The correct term for this phenomenon is diffraction. In particular, an object that has been interposed between the lens and the subject in focus will cause light to diffract around it, creating Airy fringes. This is most familiar in the context of pinhole or slit photography, in which the narrow aperture makes the deflection most prominent, but it is important to remember that diffraction is a quantum phenomenon, and thus occurs at the boundary of any object that blocks incoming light rays.

Why, then, is the effect not visible in the area of the image that is in focus? Because here, the effect is too minor compared to the subject detail. Why is it visible in the out of focus areas? Because these areas tend to have smooth background blur. The effect is especially visible here because certain out of focus highlights will render as "doubled" due to light rays diffracting around either side of the obstacle (the fencing wires).
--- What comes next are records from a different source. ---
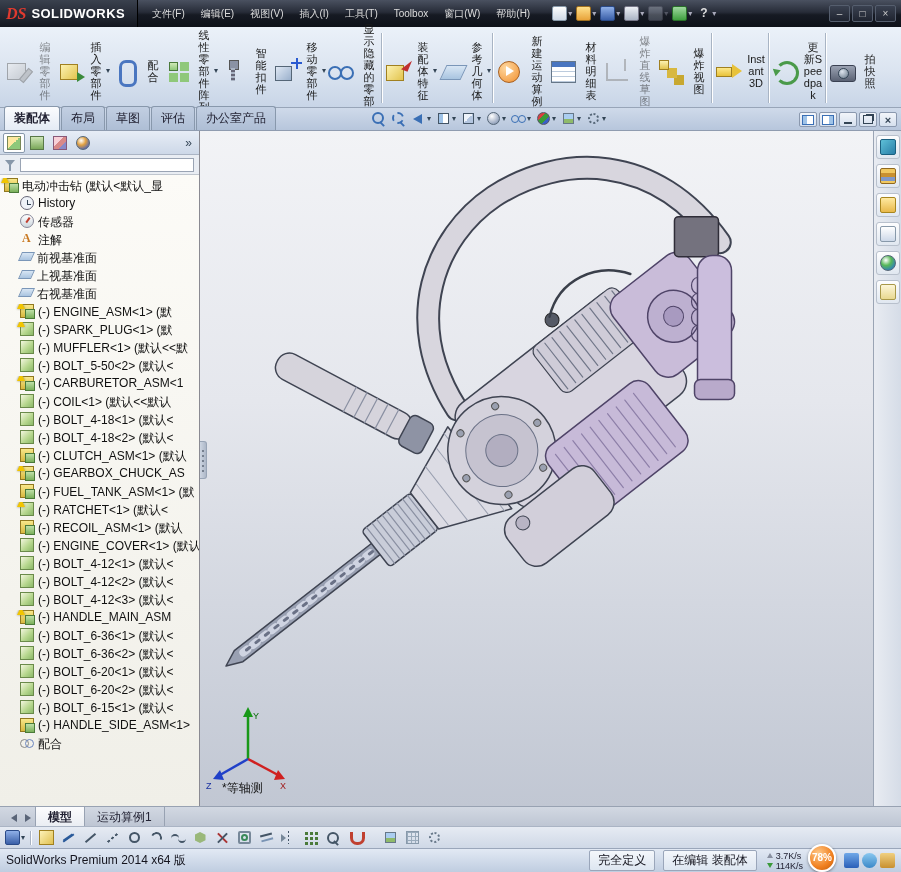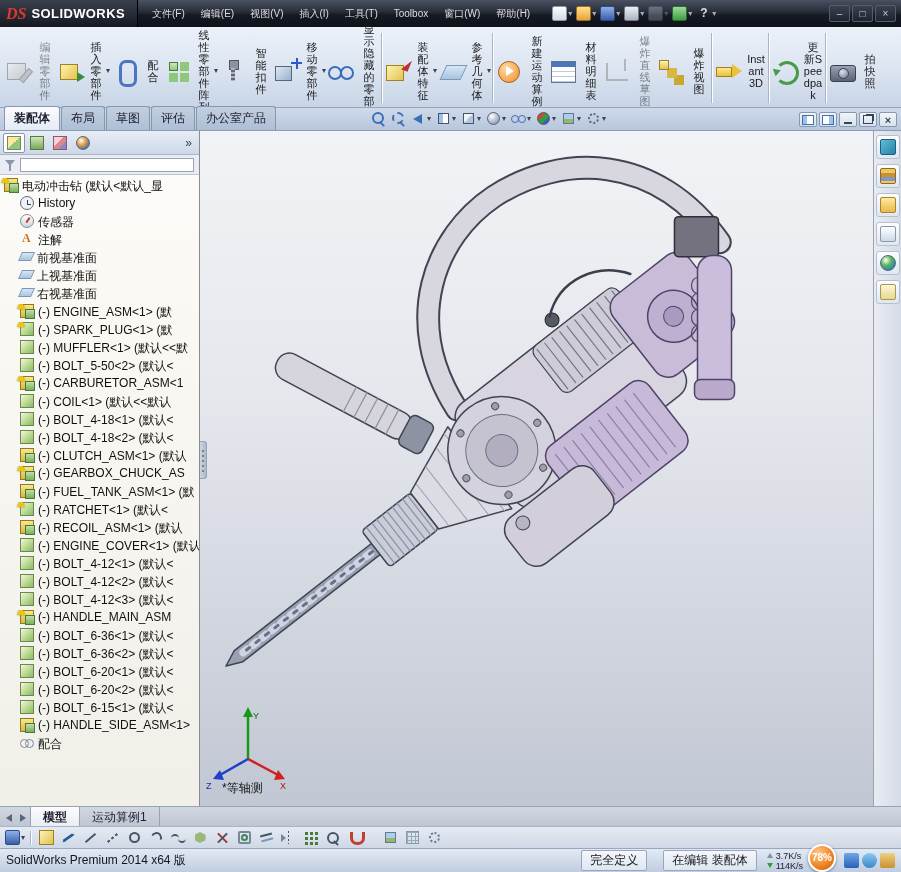--- a/index.html
+++ b/index.html
@@ -162,7 +162,7 @@
   .tp-custom-properties{background:linear-gradient(#fdf6d8,#e8d890);border:1px solid #a89848}
 
   
-  #modeltabs{position:absolute;top:806px;left:0;right:0;height:22px;display:flex;align-items:stretch;padding-left:2px;
+  #modeltabs{position:absolute;top:806px;left:0;right:0;height:22px;display:flex;align-items:stretch;padding-left:7px;
     background:linear-gradient(#d2d8e2,#bcc4d2);border-top:1px solid #98a2b2}
   .mtnav{width:14px;display:flex;align-items:center;justify-content:center}
   .mtnav::before{content:"";border-top:4px solid transparent;border-bottom:4px solid transparent;border-right:6px solid #5a6578}

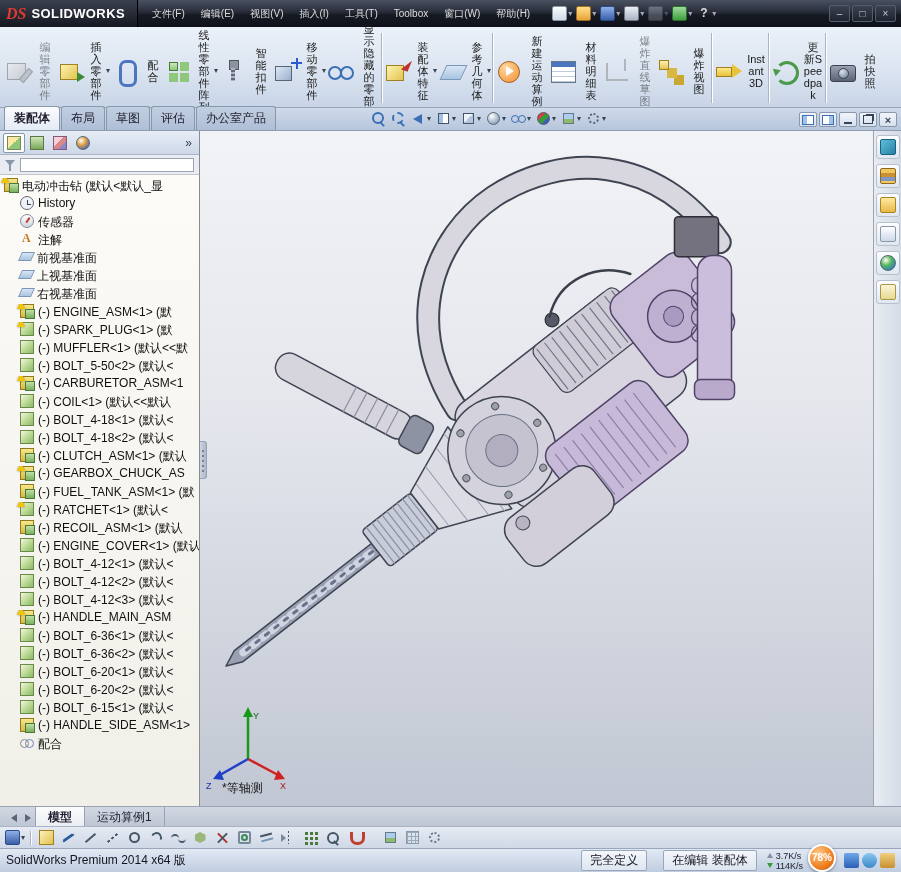--- a/index.html
+++ b/index.html
@@ -209,7 +209,7 @@
   #statusbar{position:absolute;top:848px;left:0;right:0;height:24px;display:flex;align-items:center;padding:0 6px;
     background:linear-gradient(#e2e9f4,#bfcde0);border-top:1px solid #9aa6ba;font-size:12px;color:#14141e}
   .sb-left{flex:1;white-space:nowrap;overflow:hidden}
-  .sb-box{border:1px solid #9aa6ba;border-radius:2px;background:linear-gradient(#f4f7fb,#dde6f1);padding:1px 8px;margin-left:16px;white-space:nowrap}
+  .sb-box{border:1px solid #9aa6ba;border-radius:2px;background:linear-gradient(#f4f7fb,#dde6f1);padding:1px 8px;margin-left:8px;white-space:nowrap}
   #net{display:flex;flex-direction:column;justify-content:center;margin-left:10px;font-size:9px;line-height:10px;color:#223}
   .net-row{display:flex;align-items:center;gap:3px}
   .arrow-up{width:0;height:0;border-left:3px solid transparent;border-right:3px solid transparent;border-bottom:5px solid #8890a0}

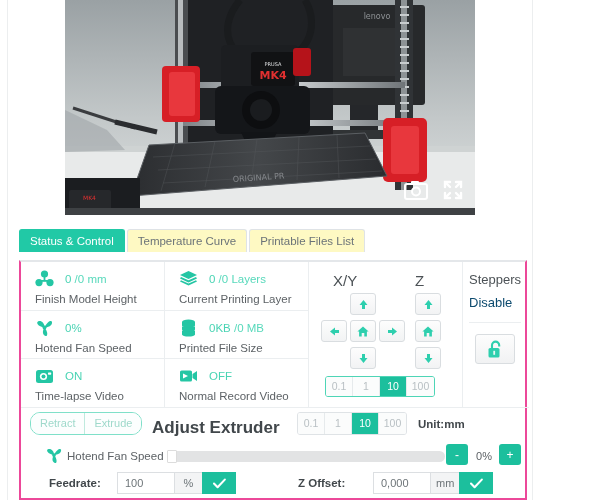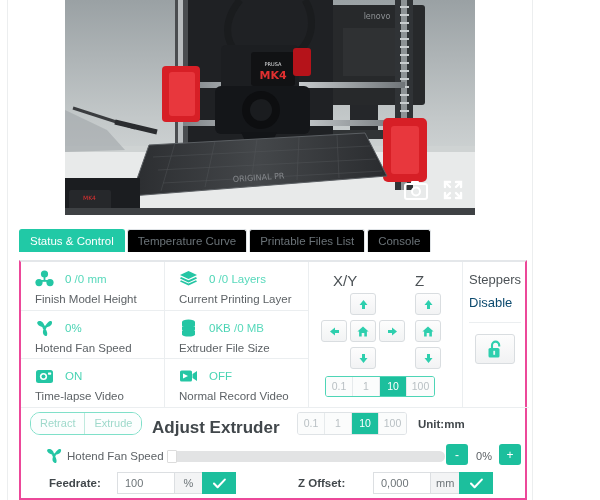--- a/index.html
+++ b/index.html
@@ -38,7 +38,7 @@
     height:23px; line-height:22px; padding:0 10px;
     font-size:11.5px; color:#6b7378;
     border:1px solid #dfe3e6; border-bottom:none;
-    background:#000000; border-radius:3px 3px 0 0;
+    background:#fef9c3; border-radius:3px 3px 0 0;
     margin-right:2px; white-space:nowrap;
   }
   .tab.active { background:#21c9a6; border-color:#21c9a6; color:#fff; }

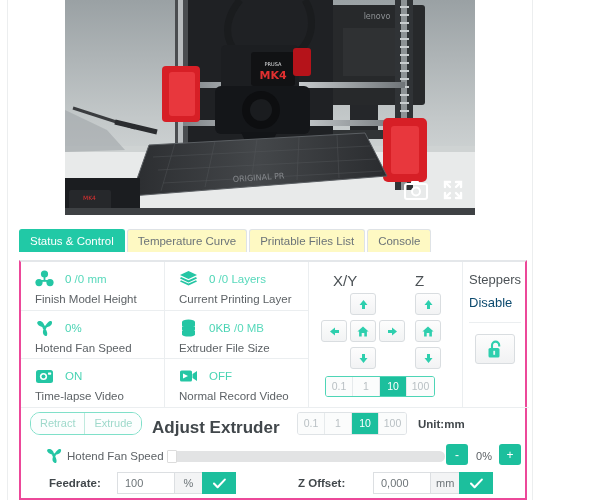--- a/index.html
+++ b/index.html
@@ -284,7 +284,6 @@
     <div class="tab active">Status &amp; Control</div>
     <div class="tab">Temperature Curve</div>
     <div class="tab">Printable Files List</div>
-    <div class="tab">Console</div>
   </div>
 
   <div class="panel">

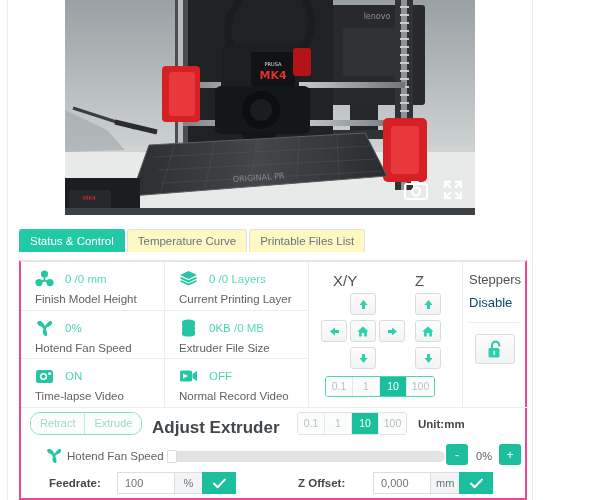--- a/index.html
+++ b/index.html
@@ -361,7 +361,7 @@
           </span>
           <span class="val"><span>0KB</span> <span class="dim">/0 MB</span></span>
         </div>
-        <div class="lbl">Extruder File Size</div>
+        <div class="lbl">Printed File Size</div>
       </div>
 
       <div class="scell" style="left:0;top:97px;">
If the source of this light is geometrically aligned with the obstacle, then the effect is also more pronounced.


----------



## TeT (Mar 24, 2015)

Thank you for that quick explanation...


----------



## Maximilian (Mar 24, 2015)

Thanks to all trying to help me get this thing understood. 

As the shape seemed to be geometrically round I was thinking about reflections or maybe also diffraction. 
But I am quite sure that either of both effects does not directly come from the fence. 
I am quite familiar with shoting through fences and mashes and as i said I am 90% sure that I managed to hit the center of one mesh (about 7 cm rectangular wide)
The fence was painted dark. And the bars (not wires) were straight horizontal and vertical. It was no wire mesh fence with small and diagonal meshes. The effects from these I know very well.



chromophore said:


> The correct term for this phenomenon is diffraction
> ...
> due to light rays diffracting around either side of the obstacle (the fencing wires)
> ...


Hi chromophore!

I was thinking about diffraction, too. And as fas as I could recall optical physics a straigt wire/bar would not lead into a round diffraction artifact. 

So this should come somewhere out of the optics. So more about reflection, maybe comming from a shiny screw in the fence. 

I was also thinking about *something comming from the IS*. At 400 mm and "just" 1/400 it could have been working if my hand was shaking a bit. 
But if you think you can sort this out, I'll leave it to beeing more alerted about reflections causing flare or diffraction. 

Thank you all once again.


----------



## chromophore (Mar 24, 2015)

We have to be very specific about the "artifact" that you are referring to. I am referring to the way the out of focus objects (what looks like twigs or branches) appear to have a "doubled" look, where there is a thin dark line running along the contour of the object, rather than a smooth transition. This effect is certain to be diffraction as I described earlier.


----------



## IMG_0001 (Mar 24, 2015)

It appears that everyone is not talking about the same artifacts. I'm talking about those that I highlighted (very delicately I should say) in this picture. I hope the OP is not offended that I retouched the image .

To me, this looks just like the reflection of where an element (or probably a filter) would be seated in its mount. I think it is possible that sunlight coming at a high angle could reflect from the filter ring, then on the front element and be picked up from there. Ok, now I'm repeating myself...


----------



## Maximilian (Mar 24, 2015)

IMG_0001 said:


> It appears that everyone is not talking about the same artifacts. I'm talking about those that I highlighted (very delicately I should say) in this picture. I hope the OP is not offended that I retouched the image .


Of course I am not offended. I was just too lazy to do that. :-[


> To me, this looks just like the reflection of where an element (or probably a filter) would be seated in its mount. I think it is possible that sunlight coming at a high angle could reflect from the filter ring, then on the front element and be picked up from there. Ok, now I'm repeating myself...


The *left *artefact - ending at the lynx' back seems to be some diffraction of a branch and seems to fall under the catetegory that Neuro was mentioning in his first post (100-400L MkI jittery bokeh) and it seems not to be a circular segment but a little bit different shaped.
The *right* artefact seems to be best explained with your argument of refection/diffraction of one optical element, filter or lens. 

Thank you again.


----------